Introduction Myofibroblasts are the major source of extracellular matrix components that accumulate during tissue fibrosis, and hepatic stellate cells (HSCs) are the major source of myofibroblasts in the liver. To date, robust systems to genetically manipulate these cells have not existed. The paucity of tools that allow reliable, specific inactivation of genes in myofibroblasts in vivo has greatly hindered progress in understanding the underlying biology of fibrotic diseases.
Methods Mouse models of organ fibrosis: Chronic carbon tetrachloride injection (liver fibrosis), intratracheal bleomycin instillation (lung fibrosis) and unilateral ureteric obstruction (kidney fibrosis). Fluorescent reporter mice: mTmG (Td tomato/EGFP) and Ai14 (Rosa-CAG-LSL-tdTomato-WPRE) mice were crossed with PDGFRβ(platelet derived growth factor beta)-Cre mice. Integrin knockout mice: Itgavflox/flox, itgb8flox/flox and Itgb6-/- mice were maintained on C57BL/6 background and itgb3-/- and Itgb5-/- mice were maintained on a 129/svJae background. Fluorescent cell sorting: Td Tomato positive cells from Ai14; PDGFRβ-Cre mice were sorted using a FACSAria.
Results We report that PDGFRβ (platelet derived growth factor receptor beta) Cre inactivates genes in murine HSCs with high efficiency. We used this system to delete the integrin αv subunit because of the suggested role of multiple αv integrins as central mediators of fibrosis in multiple organs. Deletion of the αv integrin subunit in HSCs protected mice from CCl4-induced hepatic fibrosis, whereas global loss of αvβ3, αvβ5 or αvβ6 or conditional loss of αvβ8 on HSCs did not. PDGFRβ-Cre effectively targeted myofibroblasts in multiple organs, and deletion of αv integrins using this system was also protective in bleomycin-induced pulmonary fibrosis and renal fibrosis induced by unilateral ureteric obstruction. Critically, pharmacological blockade of αv integrins by a novel small molecule (CWHM 12) attenuated both liver and lung fibrosis, even when administered after fibrosis was established.
Conclusion These data identify a core cellular and molecular pathway that regulates fibrosis, and suggest that pharmacological targeting of all αv integrins may have clinical utility in the treatment of patients with a broad range of fibrotic diseases.

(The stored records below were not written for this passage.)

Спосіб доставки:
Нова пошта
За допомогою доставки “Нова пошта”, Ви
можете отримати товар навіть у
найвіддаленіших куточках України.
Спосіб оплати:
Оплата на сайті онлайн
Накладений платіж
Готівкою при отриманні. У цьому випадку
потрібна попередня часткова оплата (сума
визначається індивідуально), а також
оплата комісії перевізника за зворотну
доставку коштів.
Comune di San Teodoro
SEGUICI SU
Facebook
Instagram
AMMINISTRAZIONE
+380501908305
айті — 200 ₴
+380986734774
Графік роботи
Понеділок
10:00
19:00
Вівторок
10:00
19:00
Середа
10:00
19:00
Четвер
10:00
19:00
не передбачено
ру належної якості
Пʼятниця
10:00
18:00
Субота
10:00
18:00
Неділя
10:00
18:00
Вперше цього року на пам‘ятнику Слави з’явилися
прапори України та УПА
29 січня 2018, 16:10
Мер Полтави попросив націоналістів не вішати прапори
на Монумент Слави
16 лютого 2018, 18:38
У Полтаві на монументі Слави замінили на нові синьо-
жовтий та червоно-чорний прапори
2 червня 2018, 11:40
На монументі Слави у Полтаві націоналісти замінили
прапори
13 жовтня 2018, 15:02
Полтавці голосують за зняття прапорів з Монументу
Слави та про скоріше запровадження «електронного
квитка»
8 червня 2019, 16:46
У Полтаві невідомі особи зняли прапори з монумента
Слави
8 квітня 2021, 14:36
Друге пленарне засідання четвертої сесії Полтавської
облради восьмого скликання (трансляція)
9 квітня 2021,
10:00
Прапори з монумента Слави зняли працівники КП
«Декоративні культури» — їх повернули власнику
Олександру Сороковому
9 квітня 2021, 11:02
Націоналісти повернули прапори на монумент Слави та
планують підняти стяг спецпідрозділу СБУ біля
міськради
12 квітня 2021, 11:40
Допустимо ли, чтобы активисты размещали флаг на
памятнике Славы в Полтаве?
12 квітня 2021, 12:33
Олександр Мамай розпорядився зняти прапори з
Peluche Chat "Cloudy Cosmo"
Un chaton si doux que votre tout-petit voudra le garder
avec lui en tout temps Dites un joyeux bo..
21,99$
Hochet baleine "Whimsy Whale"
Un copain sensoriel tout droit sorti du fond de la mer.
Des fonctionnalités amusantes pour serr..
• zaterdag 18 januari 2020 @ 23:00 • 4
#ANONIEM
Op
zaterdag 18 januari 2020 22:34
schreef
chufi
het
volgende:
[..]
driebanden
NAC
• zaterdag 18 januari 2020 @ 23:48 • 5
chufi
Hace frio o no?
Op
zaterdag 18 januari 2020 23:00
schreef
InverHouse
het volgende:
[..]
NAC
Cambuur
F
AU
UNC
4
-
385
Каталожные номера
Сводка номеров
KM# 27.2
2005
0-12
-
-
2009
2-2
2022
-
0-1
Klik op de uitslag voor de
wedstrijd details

Disclosure of Interest N. Henderson: None Declared, T. Arnold: None Declared, Y. Katamura: None Declared, M. Giacomini: None Declared, J. Rodriguez: None Declared, J. McCarty: None Declared, P. Ruminski Shareholder of: Antegrin Therapeutics, LLC., D. Griggs Shareholder of: Antegrin Therapeutics, LLC., J. Maher: None Declared, J. Iredale: None Declared, A. Lacy-Hulbert: None Declared, R. Adams: None Declared, D. Sheppard: None Declared.